JPMorgan sets $20 price target for Penguin Solutions stock

Published 31/03/2025, 12:06
JPMorgan sets $20 price target for Penguin Solutions stock

On Monday, JPMorgan commenced coverage on Penguin Solutions (NASDAQ:PENG), issuing a Neutral stock rating and establishing a price target of $20. The firm’s analysis points to the company’s potential in the Enterprise AI sector, which is expected to drive significant revenue and earnings growth over the coming years. With current revenue of $1.24 billion and an EBITDA of $111.8 million, InvestingPro analysis suggests the stock is currently undervalued. The projection of robust multi-year growth is, however, tempered by concerns about the predictability of AI deployment schedules for enterprises.

The price target set by JPMorgan is based on the anticipated earnings per share (EPS) for the year ending December 2025. The firm applies an 11 times price-to-earnings (P/E) ratio to the company’s 2026 EPS forecast, arriving at the $20 price target. While the company is not currently profitable, InvestingPro data shows analysts expect earnings to turn positive this year, with an EPS forecast of $1.74 for FY2025. This valuation suggests that the analysts see limited short-term gains for Penguin Solutions shares.

JPMorgan’s initiation of coverage on Penguin Solutions comes with an analysis of the company’s prospects in the high-margin Enterprise AI market. According to the firm, the medium-term opportunity in this sector is serviceable and is expected to underpin a strong growth trajectory for the company’s financials. The analysts express confidence in Penguin Solutions’ ability to grow its revenue and earnings substantially over an extended period.

Despite the positive outlook on growth, JPMorgan also acknowledges challenges that could affect the stock’s performance. Specifically, the firm points to uncertainties surrounding the timing of Enterprise AI deployment ramp-ups. This factor contributes to the Neutral rating, as it could impact the speed and scale at which Penguin Solutions realizes its growth potential.

In conclusion, JPMorgan’s analysis of Penguin Solutions paints a picture of a company with promising growth prospects in the Enterprise AI space. The firm’s Neutral rating and $20 price target reflect a balanced view, recognizing the potential for revenue and earnings expansion while also accounting for the challenges that could influence the company’s trajectory in the near term.

In other recent news, Penguin Solutions reported impressive first-quarter earnings, significantly surpassing analyst expectations.

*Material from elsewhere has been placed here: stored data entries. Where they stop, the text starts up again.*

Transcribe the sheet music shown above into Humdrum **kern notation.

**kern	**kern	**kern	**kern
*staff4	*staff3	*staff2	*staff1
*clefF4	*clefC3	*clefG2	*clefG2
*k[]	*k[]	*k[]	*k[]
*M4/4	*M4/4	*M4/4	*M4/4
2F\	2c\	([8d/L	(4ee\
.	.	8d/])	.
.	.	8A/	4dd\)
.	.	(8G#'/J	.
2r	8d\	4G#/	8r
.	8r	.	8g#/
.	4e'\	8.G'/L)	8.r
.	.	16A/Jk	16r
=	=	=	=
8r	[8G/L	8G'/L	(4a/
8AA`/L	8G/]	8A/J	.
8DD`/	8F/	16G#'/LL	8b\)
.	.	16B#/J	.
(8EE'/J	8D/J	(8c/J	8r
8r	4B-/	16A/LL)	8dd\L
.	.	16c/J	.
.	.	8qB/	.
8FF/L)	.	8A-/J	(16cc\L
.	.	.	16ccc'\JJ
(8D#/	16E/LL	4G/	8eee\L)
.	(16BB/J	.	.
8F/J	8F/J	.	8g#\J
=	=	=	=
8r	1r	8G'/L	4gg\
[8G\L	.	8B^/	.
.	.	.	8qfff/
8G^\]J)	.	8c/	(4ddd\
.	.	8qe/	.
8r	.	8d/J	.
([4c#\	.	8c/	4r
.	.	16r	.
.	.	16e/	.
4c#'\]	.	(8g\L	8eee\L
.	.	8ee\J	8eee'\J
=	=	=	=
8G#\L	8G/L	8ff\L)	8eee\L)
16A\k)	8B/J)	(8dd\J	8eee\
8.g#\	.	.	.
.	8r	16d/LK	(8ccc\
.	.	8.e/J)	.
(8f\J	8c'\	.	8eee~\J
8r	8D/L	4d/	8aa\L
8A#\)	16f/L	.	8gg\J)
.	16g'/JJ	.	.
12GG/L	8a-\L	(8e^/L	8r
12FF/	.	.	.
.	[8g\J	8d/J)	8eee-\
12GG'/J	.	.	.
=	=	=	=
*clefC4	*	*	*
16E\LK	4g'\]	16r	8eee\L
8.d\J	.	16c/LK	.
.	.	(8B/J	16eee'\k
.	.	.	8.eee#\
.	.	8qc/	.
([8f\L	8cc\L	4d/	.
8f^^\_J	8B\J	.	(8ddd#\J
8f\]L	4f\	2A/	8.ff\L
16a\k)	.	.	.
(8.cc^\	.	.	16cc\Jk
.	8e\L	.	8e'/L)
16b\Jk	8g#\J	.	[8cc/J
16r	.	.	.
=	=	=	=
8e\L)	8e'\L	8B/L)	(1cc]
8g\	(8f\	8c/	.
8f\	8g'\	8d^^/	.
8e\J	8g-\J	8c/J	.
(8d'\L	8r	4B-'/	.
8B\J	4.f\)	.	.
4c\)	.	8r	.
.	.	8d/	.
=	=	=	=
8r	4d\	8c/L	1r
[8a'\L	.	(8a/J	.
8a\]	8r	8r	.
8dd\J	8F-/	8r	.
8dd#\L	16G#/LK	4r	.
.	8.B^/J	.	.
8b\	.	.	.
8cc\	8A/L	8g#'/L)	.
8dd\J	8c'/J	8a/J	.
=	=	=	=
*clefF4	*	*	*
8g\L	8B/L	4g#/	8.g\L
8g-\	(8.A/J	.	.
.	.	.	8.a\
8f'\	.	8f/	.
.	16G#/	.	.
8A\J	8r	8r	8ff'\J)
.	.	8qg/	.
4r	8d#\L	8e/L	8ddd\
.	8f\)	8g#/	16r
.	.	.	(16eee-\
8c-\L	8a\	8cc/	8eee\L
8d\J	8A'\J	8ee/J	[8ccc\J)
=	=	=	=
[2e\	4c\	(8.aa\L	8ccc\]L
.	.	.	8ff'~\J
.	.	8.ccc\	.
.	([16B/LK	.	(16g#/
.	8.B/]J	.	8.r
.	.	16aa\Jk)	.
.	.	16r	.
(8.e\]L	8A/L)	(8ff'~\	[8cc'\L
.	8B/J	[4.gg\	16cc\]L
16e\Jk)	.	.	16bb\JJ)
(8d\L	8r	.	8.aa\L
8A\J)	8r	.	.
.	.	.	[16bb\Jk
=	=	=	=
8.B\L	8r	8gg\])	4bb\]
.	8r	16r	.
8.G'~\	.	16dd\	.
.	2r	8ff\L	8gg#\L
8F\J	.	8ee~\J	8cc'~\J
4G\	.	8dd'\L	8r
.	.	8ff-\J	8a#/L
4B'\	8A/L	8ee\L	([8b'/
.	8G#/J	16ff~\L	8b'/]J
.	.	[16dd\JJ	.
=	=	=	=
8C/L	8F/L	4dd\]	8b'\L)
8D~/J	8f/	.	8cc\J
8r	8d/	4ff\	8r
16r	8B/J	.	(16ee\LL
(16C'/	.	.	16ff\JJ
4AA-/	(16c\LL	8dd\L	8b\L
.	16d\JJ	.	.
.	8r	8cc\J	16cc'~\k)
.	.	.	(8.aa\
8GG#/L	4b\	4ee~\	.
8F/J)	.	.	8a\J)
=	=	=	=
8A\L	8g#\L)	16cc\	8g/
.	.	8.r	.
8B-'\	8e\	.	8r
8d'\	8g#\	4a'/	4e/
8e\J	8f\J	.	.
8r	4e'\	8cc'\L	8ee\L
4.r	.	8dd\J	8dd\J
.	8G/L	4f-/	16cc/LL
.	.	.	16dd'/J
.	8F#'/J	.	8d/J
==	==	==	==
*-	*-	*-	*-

The company achieved adjusted earnings per share of $0.49, exceeding the anticipated $0.39, and generated $341 million in revenue, outpacing estimates of $320.17 million. This represents a 24.4% increase year-over-year, primarily driven by a 49% surge in revenue from its Advanced Computing segment, which reached $177.4 million. Integrated Memory revenue increased by 12.9% to $96.7 million, while Optimized LED revenue experienced a slight decline of 4% to $67 million. Meanwhile, Penguin Solutions announced its plan to redomicile from the Cayman Islands to the United States, pending shareholder and court approvals, with completion expected in the third quarter of 2025. In corporate governance developments, shareholders approved executive compensation and elected Min Yong Ha and Penelope Herscher to the board. Additionally, Cree (NYSE:WOLF) LED, a brand under Penguin Solutions, introduced new horticulture LEDs, promising enhanced efficiency and durability for large-scale growing operations. Analysts from Needham have maintained a ’Buy’ rating on the company, raising the price target to $27, buoyed by the Advanced Computing segment’s performance.